转录因子AP-1(激活蛋白-1)调控许多驱动肿瘤促进和进展的基因。虽然AP-1活性的基础水平对正常细胞增殖和细胞存活很重要,但过度激活的AP-1依赖性基因表达会刺激炎症、血管生成、侵袭以及其他推动致癌作用的事件。我们试图发现致癌作用抑制剂所靶向的基因,这些基因不会同时抑制细胞增殖或存活。转基因TAM67(显性负性c-Jun)可抑制小鼠皮肤肿瘤发生和肿瘤进展,而不抑制细胞增殖或诱导过度增殖。野生型和K14-TAM67小鼠表皮的表达谱分析揭示了许多功能上重要的基因,这些基因在野生型小鼠中由肿瘤启动子诱导表达,但在表达AP-1阻断剂的小鼠中则不然。
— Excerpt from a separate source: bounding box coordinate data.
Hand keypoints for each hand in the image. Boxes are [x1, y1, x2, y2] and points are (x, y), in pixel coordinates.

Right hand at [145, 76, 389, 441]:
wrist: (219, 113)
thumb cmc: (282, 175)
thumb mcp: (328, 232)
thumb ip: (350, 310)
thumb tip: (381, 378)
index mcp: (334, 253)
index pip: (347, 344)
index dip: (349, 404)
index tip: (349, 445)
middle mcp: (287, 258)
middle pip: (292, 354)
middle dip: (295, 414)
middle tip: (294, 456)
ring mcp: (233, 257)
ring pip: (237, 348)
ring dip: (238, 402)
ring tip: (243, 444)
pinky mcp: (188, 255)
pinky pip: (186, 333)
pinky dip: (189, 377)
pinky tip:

当前研究现已确定,在TAM67抑制二甲基苯并蒽/十四烷酰佛波醇乙酯(DMBA/TPA)诱导的致癌作用时,Wnt5a信号传导是TAM67的一个新靶点。Wnt5a是致瘤性小鼠JB-6细胞和Ras转化的人鳞状细胞癌HaCaT-II4细胞维持肿瘤表型所必需的,因为Wnt5a基因敲低会抑制非锚定依赖性生长和肿瘤异种移植生长。致癌性Wnt5a介导的信号通路通过蛋白激酶PKCα的激活以及致癌性转录因子STAT3的磷酸化来传导,而不是通过经典的Wnt/β-连环蛋白信号通路。与Wnt5a基因敲低类似,PKCα抑制剂可阻断小鼠JB-6和人HaCaT-II4肿瘤细胞中的STAT3激活。此外,Wnt5a基因敲低会抑制STAT3调控基因FAS、MMP3、IRF1和细胞周期蛋白D1的表达。用PKCα特异性激活剂处理小鼠Wnt5a基因敲低细胞可挽救STAT3的磷酸化。因此,Wnt5a信号传导是维持鳞状细胞癌细胞肿瘤表型所必需的,AP-1阻断对Wnt5a的靶向作用有助于抑制皮肤癌发生,并且该信号通路通过PKCα和STAT3激活来传导。在人类皮肤癌、结肠癌以及胶质母细胞瘤中观察到Wnt5a表达和STAT3信号传导的协同过度激活。